Butter the bottoms and sides of three 8-inch round cake pans. Line the bottoms of the pans with parchment paper and grease the paper as well.

Place the cocoa in a medium bowl and add the hot water. Whisk until smooth and let it cool to room temperature.

In the bowl of an electric mixer, combine the sugar, flour, baking soda, and salt. With the mixer on low blend to combine. Add the butter and the dissolved cocoa. Then raise the mixer to medium speed and beat for 2 minutes until light and fluffy.

In a medium bowl whisk together the eggs, vanilla, and cold water until combined. Add this liquid to the batter in three additions scraping down the sides of the bowl between additions. Divide the batter among the three pans.

Bake for 35-45 minutes or until a cakes tester inserted into the almost comes out clean. There should be a few crumbs attached still. Cool the cakes in the pans for 15 minutes. Then invert and remove parchment paper and cool completely on a wire rack.


Cookies and Cream Buttercream Frosting
adapted from Katherine Seeley/Fine Cooking

Note: I made a single batch of the icing and had some leftover. Not much is worse than not having enough icing. Better to make too much than have too little. The extra icing will keep in the freezer.

Yields 7-1/2 to 8 cups enough to fill and frost a 9-inch four-layer cake or about 5 dozen cupcakes

5 large egg whites
1-1/4 cups granulated sugar
1/2 cup plus 2 Tbs. light corn syrup
1 lb., 4 oz. (2-1/2 cups) unsalted butter, at room temperature
1 Tbs. vanilla extract
about 20 Oreo cookies, crushed with some bigger pieces remaining

Place the egg whites in the clean bowl of a stand mixer fitted with the whisk attachment and whisk on medium-high speed until foamy. Sprinkle in 6 Tbs. of the sugar and beat on high speed to medium peaks (the whites should be smooth, full, and shiny, and the peaks should curl a little). Turn off the mixer.
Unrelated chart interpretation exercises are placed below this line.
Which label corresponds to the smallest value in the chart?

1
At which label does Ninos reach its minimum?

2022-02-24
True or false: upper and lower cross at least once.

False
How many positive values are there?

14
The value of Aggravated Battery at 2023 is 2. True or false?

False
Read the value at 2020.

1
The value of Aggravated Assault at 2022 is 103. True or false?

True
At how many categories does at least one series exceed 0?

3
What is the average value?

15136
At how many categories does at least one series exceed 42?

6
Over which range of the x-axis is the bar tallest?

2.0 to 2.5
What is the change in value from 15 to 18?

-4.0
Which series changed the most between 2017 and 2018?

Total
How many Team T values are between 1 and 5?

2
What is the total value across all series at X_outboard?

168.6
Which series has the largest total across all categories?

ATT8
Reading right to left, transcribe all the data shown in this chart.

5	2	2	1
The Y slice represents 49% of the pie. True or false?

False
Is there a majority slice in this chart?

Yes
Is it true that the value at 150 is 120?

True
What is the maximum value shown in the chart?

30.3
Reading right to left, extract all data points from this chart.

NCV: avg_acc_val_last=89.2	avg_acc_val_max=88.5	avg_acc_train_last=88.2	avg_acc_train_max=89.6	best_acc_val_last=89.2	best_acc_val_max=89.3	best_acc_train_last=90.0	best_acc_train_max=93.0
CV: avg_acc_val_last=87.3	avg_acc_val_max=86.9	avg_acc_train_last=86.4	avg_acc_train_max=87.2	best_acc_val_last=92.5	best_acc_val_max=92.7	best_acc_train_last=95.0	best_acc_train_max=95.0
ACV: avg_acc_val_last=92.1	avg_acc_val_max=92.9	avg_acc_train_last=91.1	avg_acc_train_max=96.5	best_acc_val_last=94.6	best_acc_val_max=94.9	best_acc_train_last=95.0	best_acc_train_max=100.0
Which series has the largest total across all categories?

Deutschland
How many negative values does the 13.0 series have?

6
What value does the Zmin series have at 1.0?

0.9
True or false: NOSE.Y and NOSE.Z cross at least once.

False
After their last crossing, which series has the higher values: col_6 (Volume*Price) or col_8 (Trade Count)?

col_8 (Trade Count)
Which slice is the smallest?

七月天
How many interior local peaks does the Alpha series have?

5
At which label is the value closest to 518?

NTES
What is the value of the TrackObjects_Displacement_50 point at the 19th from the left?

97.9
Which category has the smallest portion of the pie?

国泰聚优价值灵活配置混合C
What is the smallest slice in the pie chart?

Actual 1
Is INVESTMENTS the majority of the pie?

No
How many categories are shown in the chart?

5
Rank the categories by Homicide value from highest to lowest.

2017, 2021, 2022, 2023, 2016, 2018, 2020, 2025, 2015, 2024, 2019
Combine the remaining 3/4 cup plus 2 Tbs. sugar and the corn syrup in a medium (3-quart) saucepan over medium high heat, stirring briefly to dissolve the sugar. Continue to cook just until the mixture comes to a rolling boil.

Immediately remove the syrup from the heat, turn the mixer onto medium-high speed, and slowly pour the syrup down the side of the bowl in a steady stream, being very careful not to let the syrup hit the whisk.

Reduce the speed to medium and continue whisking until the whites are barely warm, 5 to 7 minutes. Add the butter 1 Tbs. at a time. Add the vanilla and continue beating until the frosting is smooth and creamy. Fold in crushed Oreo cookies.